蔣勇解釋說:「一霸倒談不上,這人行事確實不饒人,但基本上是你不惹他他不惹你,我和老安剛才不說話,主要是這個姓邊的深不可測。」
大師兄陰陽怪氣地問:「怎麼個深不可測?20多歲的小年輕,能深到哪裡去?」
安春生說:「在松江來說,他絕對算財雄勢大,手裡有地皮,有實業,有人脈,不久前剛在法國收購了個價值幾十億元的酒莊。」
一提錢,秦守眼睛亮了:「多少錢?幾十億?」
蔣勇說:「嗯,起碼值幾十億。」
欣欣嗤之以鼻:「他跟你們吹的?幾十億?他家開印鈔廠?」
心裡幾經權衡,始終沒提祝家,蔣勇加重語氣說:「這裡面水很深,你不要覺得我和老安都是故意不幫忙,一輛車的事,不至於你死我活的。」
大師兄說:「那這車……」
欣欣立刻瞪圓眼睛:「你們都看我幹嘛?」
秦守胸有成竹地擺擺手:「先不急,明天我見見許省長夫人再說。」
秦守嘴裡的許省長,其實是許副省長。
蔣勇一聽就明白了。
安春生剛才不著痕跡地指出邊學道身家豐厚,這是想借刀殺人,秦師傅果然心動了,居然要動用許副省長這張牌。
可是,許副省長壓得住盧廣效眼前的紅人邊學道嗎?
狂風起於青萍之末!
蔣勇已經預感到了一場即將上演的龍爭虎鬥。
當然,一切取決於眼前這個秦師傅對許副省長夫人到底有幾分影響力。
…………
一齣美林大廈,邊學道就被於今拉住了,說什麼也要找地方給他壓壓驚。
想著明天徐尚秀要來松江,邊學道心情好了很多,讓於今先去找地方,約好李裕和陳建,他回家換身衣服隨後就到。

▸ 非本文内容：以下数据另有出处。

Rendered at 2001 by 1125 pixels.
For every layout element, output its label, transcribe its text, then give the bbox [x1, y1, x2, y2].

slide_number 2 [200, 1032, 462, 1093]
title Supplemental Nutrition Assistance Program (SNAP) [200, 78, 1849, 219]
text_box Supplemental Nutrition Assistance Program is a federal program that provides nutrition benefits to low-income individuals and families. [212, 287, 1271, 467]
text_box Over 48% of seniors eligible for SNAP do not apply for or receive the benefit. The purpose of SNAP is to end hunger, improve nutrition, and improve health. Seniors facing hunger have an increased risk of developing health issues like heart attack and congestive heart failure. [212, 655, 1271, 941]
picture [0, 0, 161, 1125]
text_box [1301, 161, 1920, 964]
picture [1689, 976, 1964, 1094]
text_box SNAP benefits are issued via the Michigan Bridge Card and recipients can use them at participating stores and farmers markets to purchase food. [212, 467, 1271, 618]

找唐根水和楊恩喬交代了幾句,邊學道跟唐根水要公司那輛奧迪a6的車鑰匙。
唐根水聽了,揮手招呼站在不遠處的李兵過來,告訴他從現在起,寸步不離邊學道。
這次邊學道出事,司機兼保鏢李兵很自責,因為如果今天早上是他在開車,可能就不會走這條路線,邊學道也就不會坐在駕駛位上,自然就不會受傷。
更讓他不自在的是,一個貼身保鏢兼司機如果總是被老闆甩開,那隻能說明一個問題,他沒有獲得老闆的認可和信任。